The last of the composer’s completed scores – “Mourned by the Wind” for solo viola and large symphony orchestra (1988) – is dedicated to the memory of Givi Ordzhonikidze. This work premiered at the West Berlin Festival in 1989.

In the mid 60s. Kancheli begins cooperation with major directors of the drama theater and cinema.
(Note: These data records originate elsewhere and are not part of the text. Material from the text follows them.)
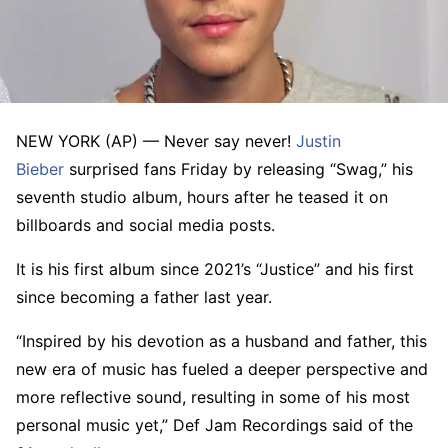
NEW YORK (AP) — Never say never!
Justin
Bieber
surprised fans Friday by releasing “Swag,” his
seventh studio album, hours after he teased it on
billboards and social media posts.
It is his first album since 2021’s “Justice” and his first
since becoming a father last year.
“Inspired by his devotion as a husband and father, this
new era of music has fueled a deeper perspective and
more reflective sound, resulting in some of his most
personal music yet,” Def Jam Recordings said of the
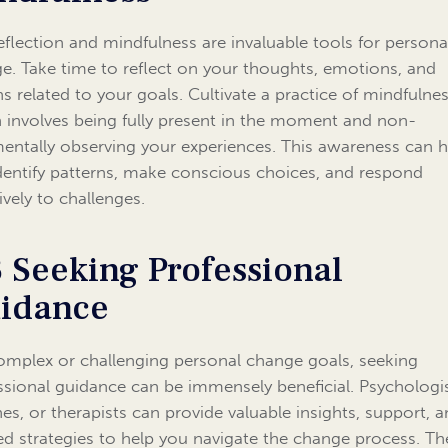
reflection and mindfulness are invaluable tools for persona
e. Take time to reflect on your thoughts, emotions, and
ns related to your goals. Cultivate a practice of mindfulnes
 involves being fully present in the moment and non-
entally observing your experiences. This awareness can h
dentify patterns, make conscious choices, and respond
ively to challenges.
3 Seeking Professional
idance
omplex or challenging personal change goals, seeking
ssional guidance can be immensely beneficial. Psychologis
es, or therapists can provide valuable insights, support, 
red strategies to help you navigate the change process. Th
To date, he has written music for more than 40 films (mostly directed by E. Shengelaya, G. Danelia, L. Gogoberidze, R. Chkheidze) and almost 30 performances, the vast majority of which were staged by R. Sturua. However, the composer himself considers his work in the theater and cinema as just a part of collective creativity, which has no independent significance. Therefore, none of his songs, theatrical or film scores, has been published or recorded on a record.